I recently discovered a new joy, and that is fishing with my sons. They are big little boys, but young enough to be innocent, and fishing puts glee on their faces, be it fishing for rock bass, small and medium sized blue gill, small mouth, or brownies and rainbow under the bank edges. No boats needed. Just fish.
They are not looking for huge fish. They just vibrate with excitement when they are catching ANYTHING. I am looking for time with my boys, and to develop their knowledge base and experiences a little at a time. I don’t catch much, between showing them not to use a massive hook, and not to use huge spinners and flashy crap. And untangling their reels, and putting worms on. And when they catch one, it is usually a fair bet that they will fall in the water, or trip, or ram the hook into a thumb, and they are, of course, excited immediately after to catch another.
Patience is not the virtue of the young boy. Shoot, some of us have no patience till we are retired. Me, I can sit watching a line, daydreaming, and just enjoying the moment. I don’t consider fishing to be a chase, but rather becoming one with nature. It’s symbiotic, unless I eat them.
Now the boys, they see it as a chase, and a fast one. Time will slow that chase, but for now, it is a pleasure to watch the excitement. Heck if they catch a frog or a milk snake, it can kill an hour with excitement.
So, we head out for the weekend in the Roadtrek N-6, with bait and tackle and food, and of course, we are self contained, so we can go anywhere with no worries. The Roadtrek gives us sleeping, safety, cooking, water, and total mobility. We can get in almost anywhere, and we can leave just as fast.

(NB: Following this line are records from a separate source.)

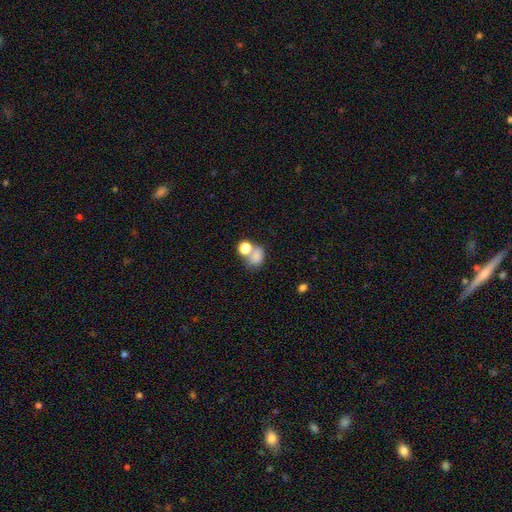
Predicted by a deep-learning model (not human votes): Smooth or featured: smooth — 77% (star or artifact — 13%)
How rounded: in between — 54% (round — 45%)
Merging: merger — 41% (none — 38%)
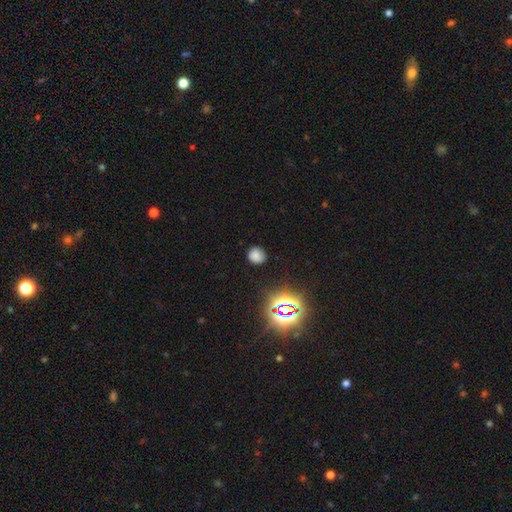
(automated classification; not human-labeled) Smooth or featured? Predicted: smooth (p=0.72). How rounded? Predicted: round (p=0.80). Merging? Predicted: none (p=0.83).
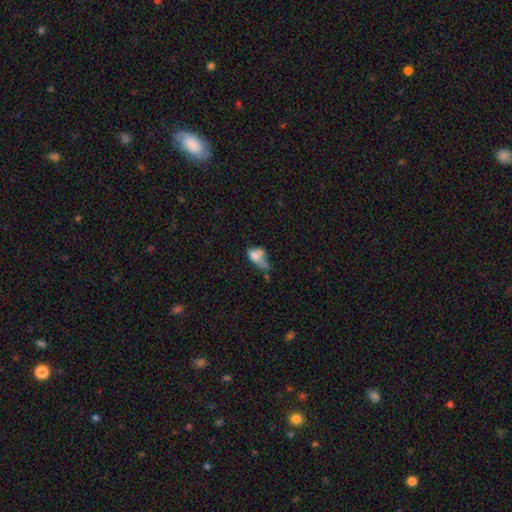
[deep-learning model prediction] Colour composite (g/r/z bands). It shows a smooth galaxy with no disk features (62%) that is in between round and cigar-shaped (80%). Merging: major disturbance (33%).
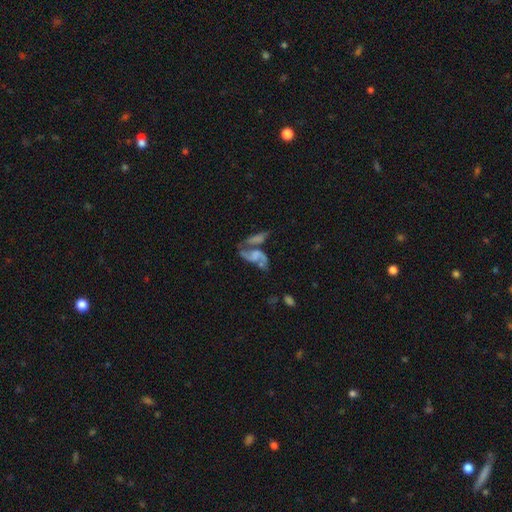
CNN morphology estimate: smooth-or-featured: featured or disk: 66% | smooth: 24% | star or artifact: 10%
  disk-edge-on: no: 94% | yes: 6%
    bar: no: 61% | weak: 29% | strong: 9%
    has-spiral-arms: yes: 79% | no: 21%
    bulge-size: none: 50% | small: 23% | moderate: 18% | large: 7% | dominant: 2%
  merging: merger: 44% | none: 26% | major disturbance: 18% | minor disturbance: 12%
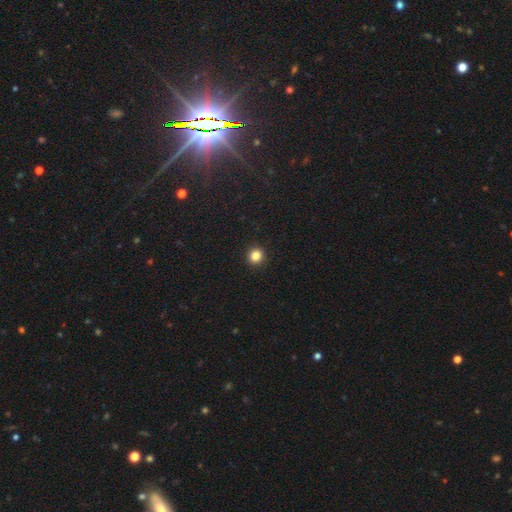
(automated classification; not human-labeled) Smooth or featured?
  - smooth: 84% *
  - star or artifact: 12%
  - featured or disk: 4%
How rounded?
  - round: 92% *
  - in between: 7%
  - cigar-shaped: 1%
Merging?
  - none: 94% *
  - minor disturbance: 4%
  - major disturbance: 1%
  - merger: 1%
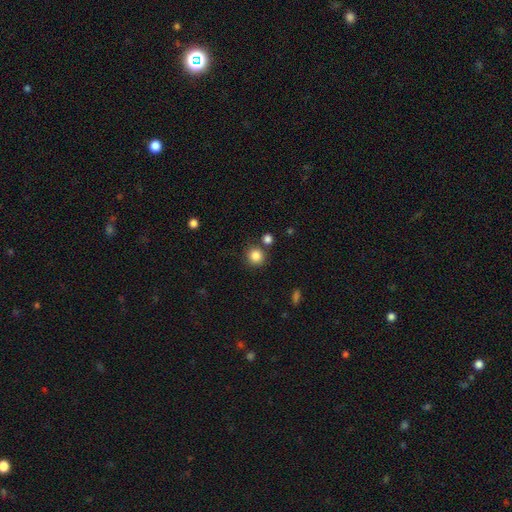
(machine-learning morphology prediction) This appears to be a smooth galaxy with no disk features (84%) that is round (93%). Merging: none (81%).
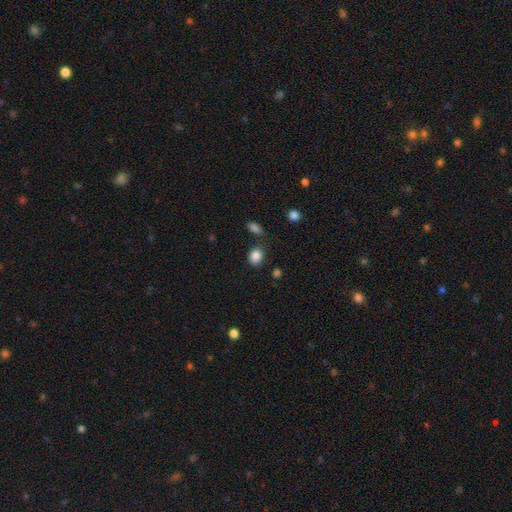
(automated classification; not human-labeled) A smooth galaxy with no disk features (86%) that is round (51%). Merging: none (77%).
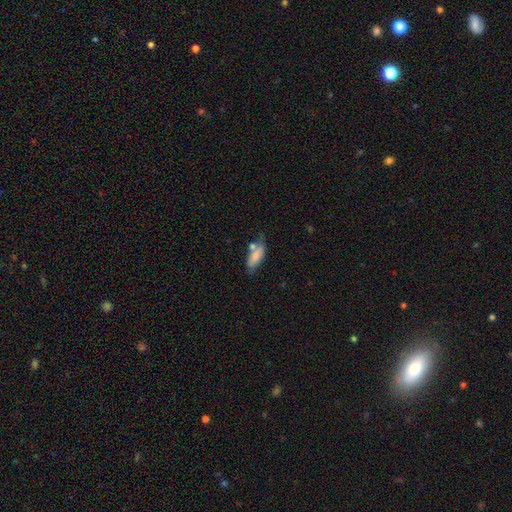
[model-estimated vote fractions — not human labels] A smooth galaxy with no disk features (76%) that is in between round and cigar-shaped (70%).

Vote fractions:
- Smooth or featured? smooth: 76% / featured or disk: 17% / star or artifact: 7%
- How rounded? in between: 70% / cigar-shaped: 27% / round: 3%
- Merging? none: 50% / minor disturbance: 24% / merger: 18% / major disturbance: 8%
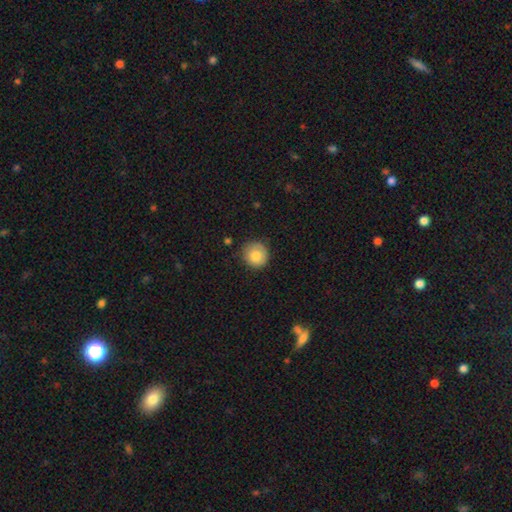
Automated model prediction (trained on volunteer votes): Morphology: type=smooth (82%); roundness=round (92%); merging=none (80%).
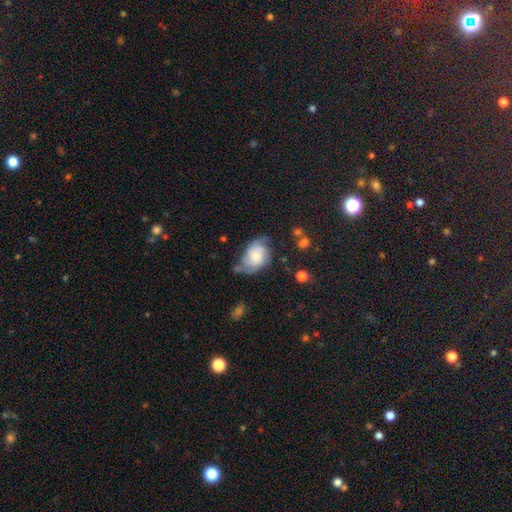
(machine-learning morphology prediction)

I take the boys to some hidden public (crown) land, where I know the ponds are stuffed with Blue Gill and bass. And I spend half an hour taking off the massive leaders, and sinkers, and 3/4 inch hooks they installed back at home, and tie a little hook on with a clinch knot, (making them do it), and then give them a little piece of worm, and install a bobber on the line.

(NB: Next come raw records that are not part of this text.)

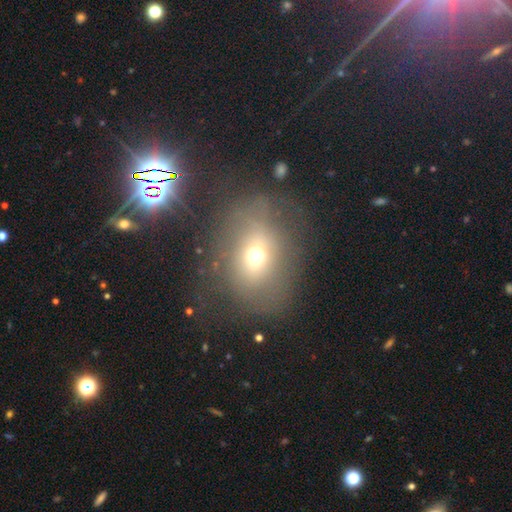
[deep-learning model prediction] Morphology: type=smooth (56%); roundness=round (51%); merging=none (54%).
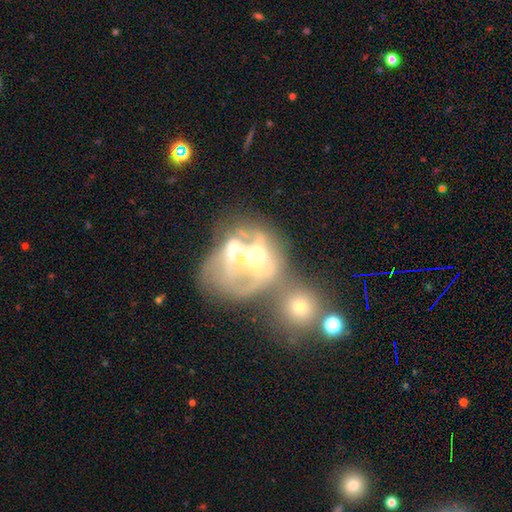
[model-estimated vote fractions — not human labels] This is likely a featured or disk galaxy (63%). It is clearly not viewed edge-on (97%). Bar: likely no (77%). Spiral arm pattern: likely no (77%). Central bulge: possibly moderate (49%). Merging: possibly merger (52%).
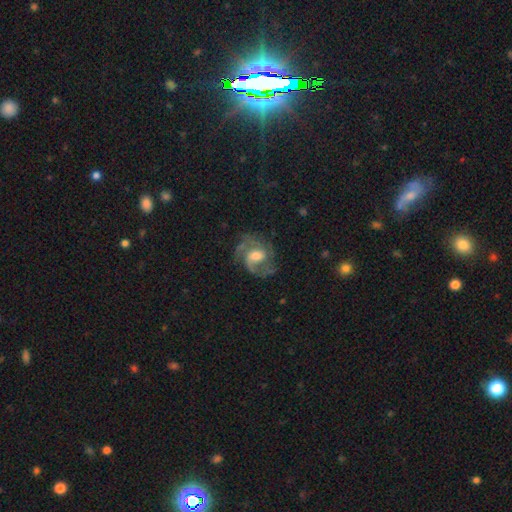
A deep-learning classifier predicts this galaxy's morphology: Smooth or featured? Predicted: featured or disk (p=0.85). Edge-on disk? Predicted: no (p=0.98). Bar? Predicted: weak (p=0.47). Spiral arms? Predicted: yes (p=0.96). Spiral winding? Predicted: medium (p=0.55). Spiral arm count? Predicted: 2 (p=0.58). Bulge size? Predicted: moderate (p=0.64). Merging? Predicted: none (p=0.71).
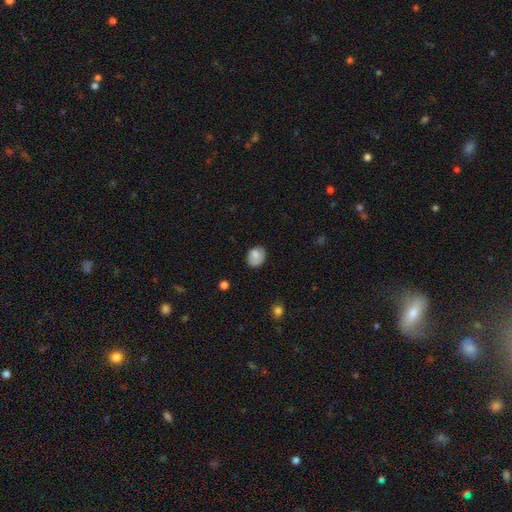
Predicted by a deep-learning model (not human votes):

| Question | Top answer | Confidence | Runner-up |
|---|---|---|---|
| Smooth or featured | smooth | 79% | featured or disk (12%) |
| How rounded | round | 54% | in between (45%) |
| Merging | none | 74% | minor disturbance (20%) |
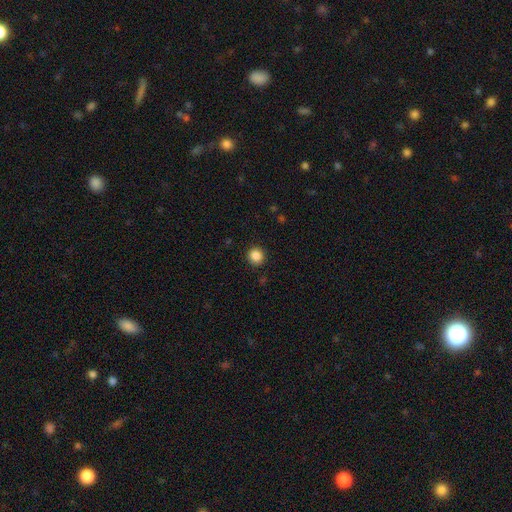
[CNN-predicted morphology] A smooth galaxy with no disk features (86%) that is round (93%).

Vote fractions:
- Smooth or featured? smooth: 86% / star or artifact: 11% / featured or disk: 4%
- How rounded? round: 93% / in between: 6% / cigar-shaped: 1%
- Merging? none: 92% / minor disturbance: 5% / major disturbance: 2% / merger: 1%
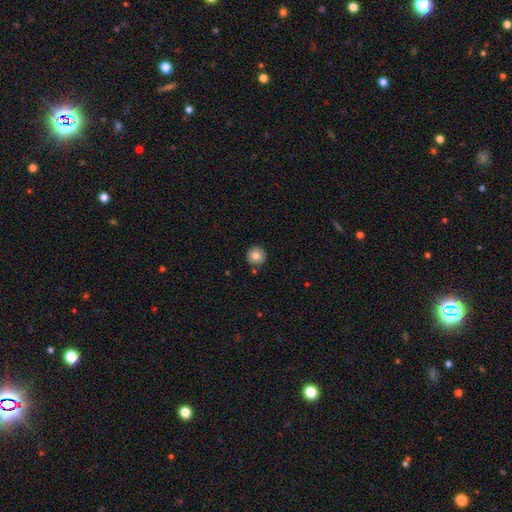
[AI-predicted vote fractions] Smooth or featured?
  - smooth: 79% *
  - featured or disk: 13%
  - star or artifact: 9%
How rounded?
  - round: 94% *
  - in between: 5%
  - cigar-shaped: 1%
Merging?
  - none: 88% *
  - minor disturbance: 8%
  - merger: 3%
  - major disturbance: 2%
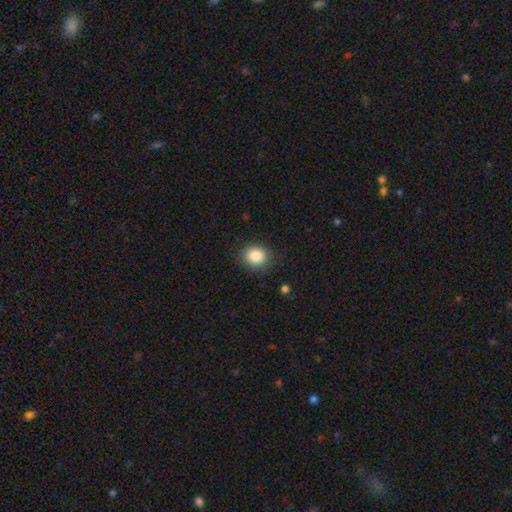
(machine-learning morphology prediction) Smooth or featured: smooth — 86% (star or artifact — 10%)
How rounded: round — 75% (in between — 24%)
Merging: none — 87% (minor disturbance — 9%)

Ahhh Dad, this is boring, I want to cast across and catch the big ones,….
And there they sit, and after one minute, they get bites, and they are so excited. In an hour and twenty minutes I have a creel full of decent blue gill, and I announce it is time to move on. We stop at the N-6, take out our trusty Behring Made Blackfoot River Filet knife (www.behringmadeknives.com), and my little Mudbone Jones boning knife, and we clean the fish. Quality knives made by men who use them make life so much easier. We wrap them up and put them into the chest fridge in the N-6, and off we go to a new site, where more of the same happens. We have running water, and we clean up. We do it again that afternoon, this time we catch some perch. Not huge, not tiny, but the boys are excited.
Of course, on the way back to the camper van, we nearly step on a huge rattler. It is not excited, but the boys sure are. They are running like fiends. I make them come back and look, and show them how it moves. Big snake, I will say that, scared the boys senseless. I show them why I make them wear boots, and long pants, and they look at me know like I actually know something.
And then we stop in a campsite for a night. Off the beaten track. Just a little pull-in area on more crown land. We power up the roof, and swivel the seats. I make fish and eggs and hash browns for dinner. And we settle in together, everybody in their beds, and they watch a movie on an IPAD together, plugged into USB outlets. I read a book, go outside to star gaze. After the movie, we play blackjack for almonds.
We all go outside for a rest stop before bed, and right after the campfire, I tell the boys to watch for cougars, and they are in bed in a shot. Works like a charm every time.
And my youngest son, laying in bed, says, can we do this every weekend, Dad?